Огромная тяжесть вины навалилась мне на плечи.
— Но кто же знал⁈ Кто же знал, что так будет⁈ — прошептал я, трясясь от злости.
В сознании всплыли давно забытые слова:
Кто знает, что ждет нас?
Кто знает, что будет?
И сильный будет,
И подлый будет.
И смерть придет
И на смерть осудит;
Не надо
В грядущее взор погружать.
Не лучше ли жить и всей грудью вдыхать,
Вдыхать прохладу вечернего края,
Где спят и мечтают, надежды не зная.
Не надо в грядущее взор погружать.
© Г. Аполлинер (прим. Автора)
— Какой чудовищный кошмар! — выругался я, бессильно ударив рукой по ни в чём неповинной прикроватной тумбочке.
Кружка, стакан и пузырьки с упаковками таблеток полетели вниз, упав на пол.
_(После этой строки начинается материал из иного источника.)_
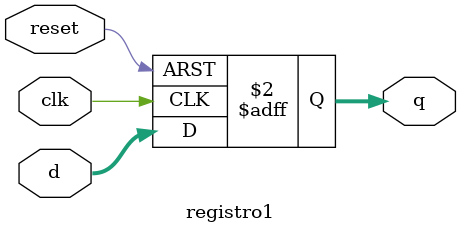
<source format=v>
module registro1(
    input  wire             clk,    // Clock signal
    input  wire             reset,  // Reset signal
    input  wire [31:0] d,      // Data input
    output reg  [31:0] q       // Data output
);
  always @(posedge clk or posedge reset) begin
    if (reset) begin
      q <= 32'b0;  // Reset output to zero
    end else begin
      q <= d;  // Update output with input data
    end
  end
endmodule

</source>
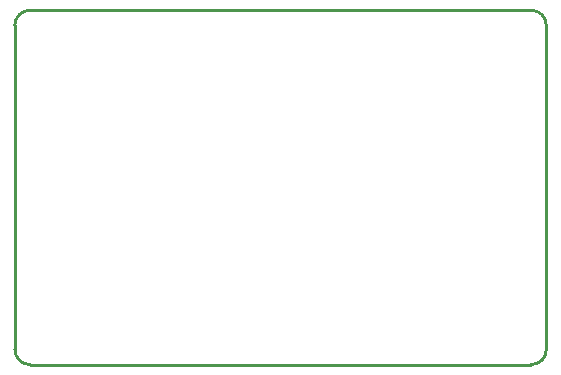
<source format=gko>
G04*
G04 #@! TF.GenerationSoftware,Altium Limited,Altium Designer,25.2.1 (25)*
G04*
G04 Layer_Color=16711935*
%FSLAX42Y42*%
%MOMM*%
G71*
G04*
G04 #@! TF.SameCoordinates,54F93AE9-759C-433E-98B8-B0DEF80D149C*
G04*
G04*
G04 #@! TF.FilePolarity,Positive*
G04*
G01*
G75*
%ADD16C,0.25*%
D16*
X10623Y6750D02*
G03*
X10750Y6877I0J127D01*
G01*
X6250D02*
G03*
X6377Y6750I127J0D01*
G01*
Y9750D02*
G03*
X6250Y9623I0J-127D01*
G01*
X10750D02*
G03*
X10623Y9750I-127J0D01*
G01*
X10750Y6877D02*
Y9500D01*
X10500Y6750D02*
X10623D01*
X6377D02*
X10500D01*
X6250Y6877D02*
Y7050D01*
Y9623D01*
X6377Y9750D02*
X6500D01*
X10623D01*
X10750Y9500D02*
Y9623D01*
M02*

</source>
Но мне было не до них. Я пытался понять, как я мог допустить такую ужасную катастрофу⁈ Почему я не смог найти компромисс и спасти общество от безумия, в которое оно окунулось с головой⁈
Вопросов было много, но ни одного ответа не было.
И от бессилия, что я ничего не могу сделать, ничего уже не могу изменить, сердце буквально разрывалось на части.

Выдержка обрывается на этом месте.